Несколько раз в ходе сочинения диалога я воздерживал мою собеседницу от разрыва дипломатических отношений, подсказывая ей иезуитски нейтральные выходы из пикировок, и мы преуспели: получили «трибуну». По тем временам это было важнее того, что в журнале «Октябрь» считали сутью дела: по «сути» они догвоздили меня в следующих номерах; но все-таки мне удалось продекларировать многое из того, что в других журналах мне неизменно вырубали за непроходимостью. Да и фамилия, четверть сотни раз тиснутая в ходе диалога, в век «массовых коммуникаций» значила едва ли не больше того, что казалось сутью. Этот диалог стал первой громкой моей публикацией: резонанс был гулкий (с выносом спора на читательские конференции), за границей «заметили» (между прочим, в Варшаве — гнездовье тогдашнего диссидентства).

При современном трезвом чтении особенно заметны белые нитки, которыми я шью свою позицию; это своеобразный парад хитроумных тактических приемов, с помощью которых молодые протестанты моего поколения дразнили своих ортодоксальных противников, оставаясь (и совершенно искренне) вместе с ними на общей платформе коммунистической веры. Решали тут не столько идеи, сколько человеческие аспекты.

По этой причине интересно в диалоге не состязание идей, а соотношение тембров. Я сохраняю эту публикацию в память о человеческом облике моей противницы.

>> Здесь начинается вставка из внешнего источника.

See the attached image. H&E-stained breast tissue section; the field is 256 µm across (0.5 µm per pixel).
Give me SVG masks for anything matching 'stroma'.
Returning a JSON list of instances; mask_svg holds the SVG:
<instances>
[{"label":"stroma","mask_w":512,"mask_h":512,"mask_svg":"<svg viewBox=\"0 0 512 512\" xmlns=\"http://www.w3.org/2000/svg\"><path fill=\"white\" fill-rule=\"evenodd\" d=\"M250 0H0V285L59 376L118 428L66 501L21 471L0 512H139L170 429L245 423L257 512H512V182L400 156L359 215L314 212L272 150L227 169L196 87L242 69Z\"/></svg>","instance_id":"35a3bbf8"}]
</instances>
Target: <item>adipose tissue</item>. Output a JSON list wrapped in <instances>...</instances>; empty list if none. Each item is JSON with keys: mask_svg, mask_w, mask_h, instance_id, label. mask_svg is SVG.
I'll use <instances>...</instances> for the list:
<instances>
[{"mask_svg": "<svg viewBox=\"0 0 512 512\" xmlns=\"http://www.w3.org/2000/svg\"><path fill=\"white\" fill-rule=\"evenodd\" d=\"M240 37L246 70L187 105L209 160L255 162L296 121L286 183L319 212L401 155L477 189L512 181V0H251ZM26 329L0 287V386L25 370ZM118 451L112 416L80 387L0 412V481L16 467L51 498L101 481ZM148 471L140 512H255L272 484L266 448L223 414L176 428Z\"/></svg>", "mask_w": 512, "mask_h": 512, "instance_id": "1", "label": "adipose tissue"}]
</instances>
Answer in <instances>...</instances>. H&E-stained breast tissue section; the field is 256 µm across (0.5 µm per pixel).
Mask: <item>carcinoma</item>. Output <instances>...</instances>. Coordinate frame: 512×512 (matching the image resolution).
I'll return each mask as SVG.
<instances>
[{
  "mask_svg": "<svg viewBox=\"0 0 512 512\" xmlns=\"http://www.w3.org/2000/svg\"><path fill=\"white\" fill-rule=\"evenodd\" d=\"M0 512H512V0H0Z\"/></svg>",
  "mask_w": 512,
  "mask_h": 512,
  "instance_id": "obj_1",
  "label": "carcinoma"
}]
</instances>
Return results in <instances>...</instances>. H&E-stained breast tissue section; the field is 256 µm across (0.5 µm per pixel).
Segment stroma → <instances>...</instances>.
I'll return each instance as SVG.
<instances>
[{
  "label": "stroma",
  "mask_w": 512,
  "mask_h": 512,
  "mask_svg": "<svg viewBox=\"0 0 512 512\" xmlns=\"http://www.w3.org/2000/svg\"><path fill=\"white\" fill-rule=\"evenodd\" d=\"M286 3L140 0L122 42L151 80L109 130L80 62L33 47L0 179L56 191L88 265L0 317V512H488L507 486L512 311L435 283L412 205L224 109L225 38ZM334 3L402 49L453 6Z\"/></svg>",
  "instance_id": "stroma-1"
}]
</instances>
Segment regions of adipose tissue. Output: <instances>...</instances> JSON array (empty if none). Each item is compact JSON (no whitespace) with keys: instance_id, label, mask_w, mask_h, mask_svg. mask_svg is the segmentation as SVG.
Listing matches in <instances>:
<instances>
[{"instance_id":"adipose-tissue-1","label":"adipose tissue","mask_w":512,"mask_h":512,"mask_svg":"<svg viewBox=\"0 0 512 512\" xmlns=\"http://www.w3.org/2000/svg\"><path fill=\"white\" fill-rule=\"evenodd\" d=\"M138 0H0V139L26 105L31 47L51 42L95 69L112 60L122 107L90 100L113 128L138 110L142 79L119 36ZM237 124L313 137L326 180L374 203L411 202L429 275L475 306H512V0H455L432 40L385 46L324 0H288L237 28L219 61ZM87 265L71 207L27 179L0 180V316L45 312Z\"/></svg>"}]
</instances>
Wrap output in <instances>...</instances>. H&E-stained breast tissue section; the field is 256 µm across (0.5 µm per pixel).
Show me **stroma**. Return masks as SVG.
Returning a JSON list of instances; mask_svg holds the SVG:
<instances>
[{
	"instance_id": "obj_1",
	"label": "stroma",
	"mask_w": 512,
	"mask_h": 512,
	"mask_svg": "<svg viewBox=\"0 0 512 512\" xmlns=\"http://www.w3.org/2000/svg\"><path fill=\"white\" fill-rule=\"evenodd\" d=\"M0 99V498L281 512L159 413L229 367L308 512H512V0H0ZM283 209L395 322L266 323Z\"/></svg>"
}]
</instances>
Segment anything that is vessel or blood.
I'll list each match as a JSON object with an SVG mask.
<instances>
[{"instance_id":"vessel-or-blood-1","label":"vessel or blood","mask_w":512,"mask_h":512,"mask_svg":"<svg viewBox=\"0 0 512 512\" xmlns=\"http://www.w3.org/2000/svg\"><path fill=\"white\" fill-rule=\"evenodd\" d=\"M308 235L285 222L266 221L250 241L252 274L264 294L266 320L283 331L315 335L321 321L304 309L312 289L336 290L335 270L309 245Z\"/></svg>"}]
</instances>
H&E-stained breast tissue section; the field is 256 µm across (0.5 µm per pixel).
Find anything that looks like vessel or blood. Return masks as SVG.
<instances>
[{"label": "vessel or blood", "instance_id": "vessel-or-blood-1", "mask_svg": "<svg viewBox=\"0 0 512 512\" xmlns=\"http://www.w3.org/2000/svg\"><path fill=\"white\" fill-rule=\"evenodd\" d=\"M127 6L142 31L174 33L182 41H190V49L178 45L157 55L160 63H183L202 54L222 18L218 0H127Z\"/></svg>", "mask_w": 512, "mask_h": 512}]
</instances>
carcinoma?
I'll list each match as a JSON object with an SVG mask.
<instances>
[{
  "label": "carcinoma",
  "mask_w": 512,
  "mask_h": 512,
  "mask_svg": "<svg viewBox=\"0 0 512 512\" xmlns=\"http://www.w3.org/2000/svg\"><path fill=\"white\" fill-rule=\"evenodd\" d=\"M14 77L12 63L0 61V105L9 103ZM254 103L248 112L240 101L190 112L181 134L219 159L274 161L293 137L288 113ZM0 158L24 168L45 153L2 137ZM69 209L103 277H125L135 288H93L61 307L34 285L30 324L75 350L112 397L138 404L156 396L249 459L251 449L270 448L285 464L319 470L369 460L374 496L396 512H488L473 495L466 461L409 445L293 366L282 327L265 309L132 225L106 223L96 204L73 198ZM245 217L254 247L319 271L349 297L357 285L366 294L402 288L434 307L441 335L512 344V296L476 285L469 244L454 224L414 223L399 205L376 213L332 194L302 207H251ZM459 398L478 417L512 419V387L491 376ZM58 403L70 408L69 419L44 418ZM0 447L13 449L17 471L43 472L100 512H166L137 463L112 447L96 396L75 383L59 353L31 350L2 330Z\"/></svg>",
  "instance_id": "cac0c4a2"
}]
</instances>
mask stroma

Она была заметно старше меня. Нас невозможно было заподозрить в лирическом эквиваленте идейного противоборства; меж тем, именно это пришло в голову Борису Абрамовичу Слуцкому, когда он листал журнал с нашим диалогом; я ждал, что мэтр оценит мою диалектику, а он с проницательностью следователя-смершевца поинтересовался: «Вы не пробовали эту даму ущипнуть?» Я жутко смутился и был даже шокирован таким оборотом дела, но теперь, сорок лет спустя, готов и впрямь «ущипнуть» виртуальный образ, чтобы вернуть Ларису Крячко из небытия.

Кажется, она была врачом; в литературную критику перешла от избытка гражданского темперамента. Верила в свои идеи свято, защищала их страстно: партийные циники из журнала «Октябрь» рады были приливу такой «свежей крови» в прокуренные демагогическим дымом жилы отдела критики. Лариса Ивановна не обманула их надежд.

Это была коренастая женщина со здоровым румянцем на крепких скулах, с тонким ртом, закованным в волевые складки, с прямым, вопрошающим и недоумевающим, взглядом ясных глаз.

Она умерла рано и сделала мало.

Мне хочется помянуть эту честную душу и сказать спасибо судьбе, что на мгновенье свела меня с нею на свежем ветру Оттепели.